Mary Magdalene must have been thinking that the one who gave meaning to her life, and set her on the right path, was no more and all her hopes were dashed. She ran to tell Peter and John that Jesus’ body had been taken from the tomb and she did not know where they had put him. She went back again as we see when we continue reading of the Gospel of John 20:11. She met someone whom she thought was a gardener but then recognized that it was Jesus. She did not recognize Jesus at first because in his glorified body after his resurrection, Jesus looked different. Now, at last, the emptiness of that long weekend was filled. Jesus had risen although he was invisible to her during her first visit to the tomb that day. That is how it is with us also. Jesus is risen but invisible to us. Mary Magdalene saw Jesus looking very different when she returned to the tomb the second time, and we also see Jesus looking very different in the form of consecrated bread and wine.


On Easter Sunday evening on the road to Emmaus, as soon as the two disciples leaving Jerusalem recognized Jesus at the breaking of the bread, Luke tells us Jesus vanished from their eyes (Luke 24:31). Luke does not say that Jesus went away or departed. What Luke really says in his Greek is that Jesus became invisible to the two disciples. In other words, Jesus was with them, but they could no longer see him. That is the way it is with us also. Jesus is with us, though we cannot see him, except when we see him in the Eucharist.


That was also how it was when Peter and John went to the tomb. We hear in the Gospel of John that when John saw the empty tomb he believed (John 20:8). He had not yet met the risen Jesus but already he believed. A week later, Jesus said to Thomas, who had refused to believe unless he could put his fingers into the wounds of the nails, “Blessed are those who have not seen and yet believe.” (John 20:29) Blessed was John who believed when he went to the tomb on Sunday morning even though he had not seen Jesus. Blessed are we who have not seen and yet believe. Jesus is with us though invisible to us.

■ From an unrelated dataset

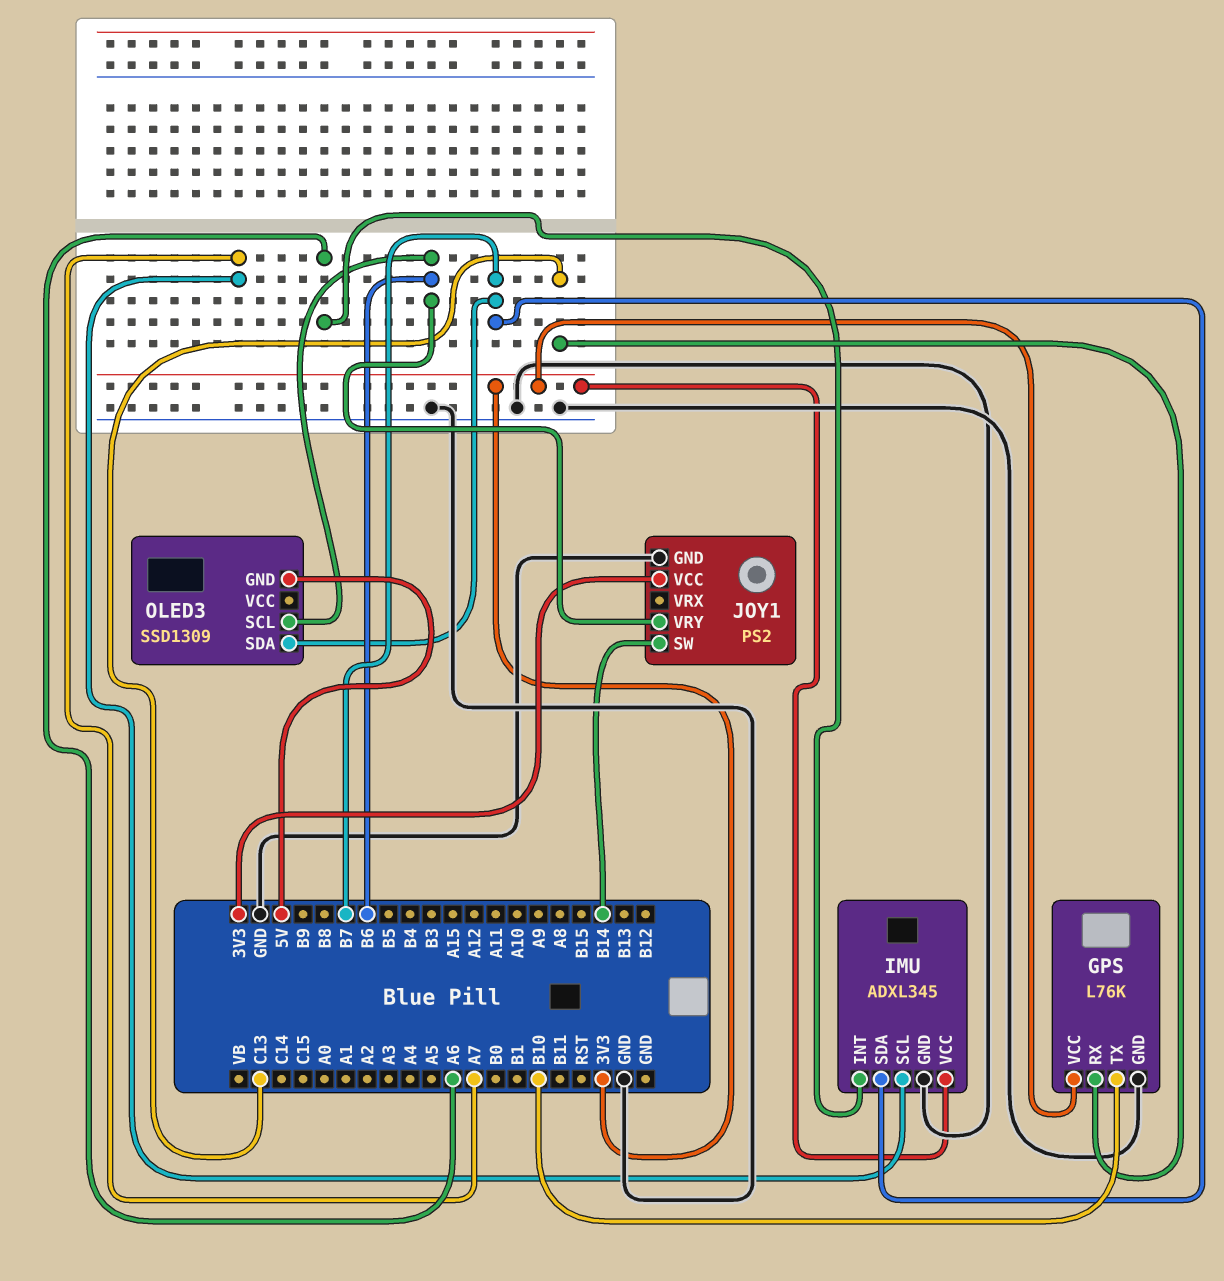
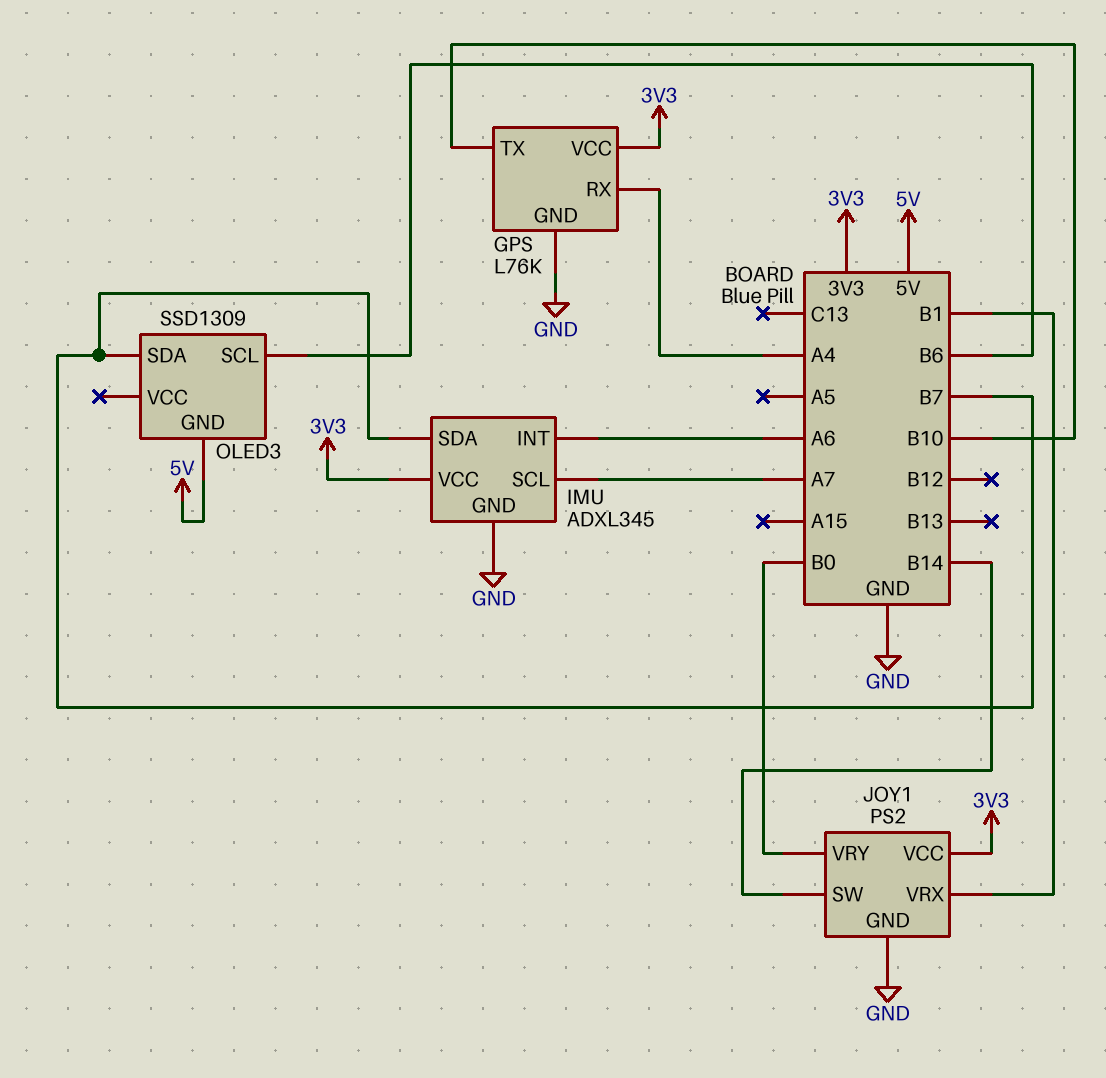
GPS pin RX: C13 -> A4
JOY1 pin VRX: none -> B1
JOY1 pin VRY: B6 -> B0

During this time of pandemic and war in Ukraine, it is good to remember that Jesus is with us though invisible to us. Jesus was, in effect, on his own during his agony in Gethsemane because the apostles went to sleep, but if you ever go through some kind of agony in Gethsemane, like Mary Magdalene during her first visit to the tomb on Easter Sunday morning, you are not alone because Jesus is with you, beside you. The beautiful and well-known poem Footprints concludes this way,


I have noticed that during the most trying periods of my life there has only been one set of footprints in the sand. Why, when I needed you most, have you not been there for me?”

The Lord replied, “The years when you have seen only one set of footprints, my child, is when I carried you.”


The very last words of Jesus at the end of Matthew’s Gospel are, “Behold, I am with you always, until the end of time.” (Matt 28:20) Of course, above all, we are conscious of the presence of Jesus with us in the Eucharist as Jesus said in the synagogue in Capernaum,

Whoever eats my flesh and drinks my blood remains in me and I in him. (John 6:53-56)


Jesus rose to conquer death and tell us that resurrection awaits each of us. But more than that, Jesus is with us now though invisible to our eyes. Blessed are we who have not seen and yet believe.